→ Study text:

━━━━━━━━━━━━━━━━━━━━

Vice President of the China Law Society
- In office – – –

Personal details
- Born: October 1948 (age 77) Xiangyin, Hunan, China

= Liu Jixian =

Liu Jixian (刘继贤; born October 1948) is a Chinese military scholar and former lieutenant general of the People's Liberation Army. He served in a variety of posts within the PLA Navy and later held senior positions at the PLA Academy of Military Sciences. Liu also serves as a vice president of the China Law Society.

== Biography ==
Liu was born in Xiangyin, Hunan Province, in October 1948. He began his career in the People's Liberation Army Navy, serving on surface vessels and holding posts at the squadron, water police district, naval base, and fleet headquarters levels. After his naval service, he was transferred to the Academy of Military Sciences, where he successively served as secretary of the General Office, deputy director and director of the Organization and Planning Division, deputy head of the Scientific Research Guidance Department, director of the Military Encyclopedia Research Department, director of the Force Development Research Department, and later head of the Scientific Research Guidance Department.

From 2007 to December 2011, Liu served as vice president of the Academy of Military Sciences. In July 2008, he was promoted to the rank of lieutenant general. In addition to his military research responsibilities, Liu has served as a member of the 12th National Committee of the Chinese People's Political Consultative Conference and as a vice president of the China Law Society.

━━━━━━━━━━━━━━━━━━━━

→ Given data:
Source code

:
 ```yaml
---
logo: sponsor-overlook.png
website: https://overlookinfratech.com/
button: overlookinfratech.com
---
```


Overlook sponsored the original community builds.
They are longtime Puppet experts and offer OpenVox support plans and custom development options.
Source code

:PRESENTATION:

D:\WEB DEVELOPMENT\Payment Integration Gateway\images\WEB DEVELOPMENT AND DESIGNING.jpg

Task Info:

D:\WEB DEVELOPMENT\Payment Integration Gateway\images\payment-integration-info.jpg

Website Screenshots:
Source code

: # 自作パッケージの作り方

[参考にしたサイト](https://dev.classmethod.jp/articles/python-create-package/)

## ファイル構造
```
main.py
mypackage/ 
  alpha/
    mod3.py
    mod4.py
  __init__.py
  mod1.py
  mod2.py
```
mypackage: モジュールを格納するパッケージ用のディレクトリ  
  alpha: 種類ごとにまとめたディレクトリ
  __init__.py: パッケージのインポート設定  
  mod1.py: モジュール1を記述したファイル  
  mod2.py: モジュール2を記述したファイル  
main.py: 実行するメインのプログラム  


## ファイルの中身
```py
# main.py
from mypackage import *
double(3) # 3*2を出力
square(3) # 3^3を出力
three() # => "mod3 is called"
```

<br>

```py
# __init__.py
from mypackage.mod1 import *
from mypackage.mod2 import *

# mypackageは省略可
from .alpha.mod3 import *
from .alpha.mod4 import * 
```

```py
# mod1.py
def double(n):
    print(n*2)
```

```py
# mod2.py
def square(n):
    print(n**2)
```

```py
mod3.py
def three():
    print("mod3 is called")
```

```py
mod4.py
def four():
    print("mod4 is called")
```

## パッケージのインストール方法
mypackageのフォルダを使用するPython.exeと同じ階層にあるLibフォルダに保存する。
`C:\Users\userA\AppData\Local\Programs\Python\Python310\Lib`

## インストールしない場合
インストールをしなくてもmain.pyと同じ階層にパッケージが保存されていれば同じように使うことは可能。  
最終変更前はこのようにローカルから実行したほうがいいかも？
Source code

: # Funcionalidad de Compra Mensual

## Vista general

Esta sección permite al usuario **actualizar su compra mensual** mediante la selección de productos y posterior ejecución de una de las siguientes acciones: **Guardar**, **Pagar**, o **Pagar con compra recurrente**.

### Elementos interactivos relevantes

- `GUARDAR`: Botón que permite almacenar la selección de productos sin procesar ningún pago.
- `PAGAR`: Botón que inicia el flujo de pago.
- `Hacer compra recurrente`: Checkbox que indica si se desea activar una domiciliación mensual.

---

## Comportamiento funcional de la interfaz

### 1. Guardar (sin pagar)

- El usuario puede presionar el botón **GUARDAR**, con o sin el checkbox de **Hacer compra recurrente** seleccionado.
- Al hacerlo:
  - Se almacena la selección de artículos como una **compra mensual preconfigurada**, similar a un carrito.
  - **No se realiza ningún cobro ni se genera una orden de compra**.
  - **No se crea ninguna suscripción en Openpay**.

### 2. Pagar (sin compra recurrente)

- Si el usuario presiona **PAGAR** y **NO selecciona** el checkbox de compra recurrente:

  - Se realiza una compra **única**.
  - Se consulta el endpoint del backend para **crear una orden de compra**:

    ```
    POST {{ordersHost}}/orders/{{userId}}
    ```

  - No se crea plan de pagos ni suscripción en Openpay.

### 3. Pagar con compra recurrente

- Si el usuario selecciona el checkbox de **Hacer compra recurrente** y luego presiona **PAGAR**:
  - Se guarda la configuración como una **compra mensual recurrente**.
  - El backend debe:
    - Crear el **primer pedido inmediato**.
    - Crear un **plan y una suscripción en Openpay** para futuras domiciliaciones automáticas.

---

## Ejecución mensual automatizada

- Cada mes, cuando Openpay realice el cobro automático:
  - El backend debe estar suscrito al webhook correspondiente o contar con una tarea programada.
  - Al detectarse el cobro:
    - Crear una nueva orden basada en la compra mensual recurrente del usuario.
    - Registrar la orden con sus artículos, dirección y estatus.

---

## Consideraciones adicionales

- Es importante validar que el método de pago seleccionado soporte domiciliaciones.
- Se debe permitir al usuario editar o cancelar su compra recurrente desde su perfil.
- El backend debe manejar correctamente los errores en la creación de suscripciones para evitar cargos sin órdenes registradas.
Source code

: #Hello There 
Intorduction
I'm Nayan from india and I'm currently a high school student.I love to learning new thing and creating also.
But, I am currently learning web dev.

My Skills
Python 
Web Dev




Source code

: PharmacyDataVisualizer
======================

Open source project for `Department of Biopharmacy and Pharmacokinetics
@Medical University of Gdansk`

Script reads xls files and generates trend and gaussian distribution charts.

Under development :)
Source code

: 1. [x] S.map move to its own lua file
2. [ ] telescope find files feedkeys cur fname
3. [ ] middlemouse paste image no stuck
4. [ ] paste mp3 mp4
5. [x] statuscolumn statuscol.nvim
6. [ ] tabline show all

━━━━━━━━━━━━━━━━━━━━

→ Brief:
How would you say this sentence from the Liu Jixian biography in Spanish: "In July 2008, he was promoted to the rank of lieutenant general."?

→ Answer box:
En julio de 2008, fue ascendido al rango de teniente general.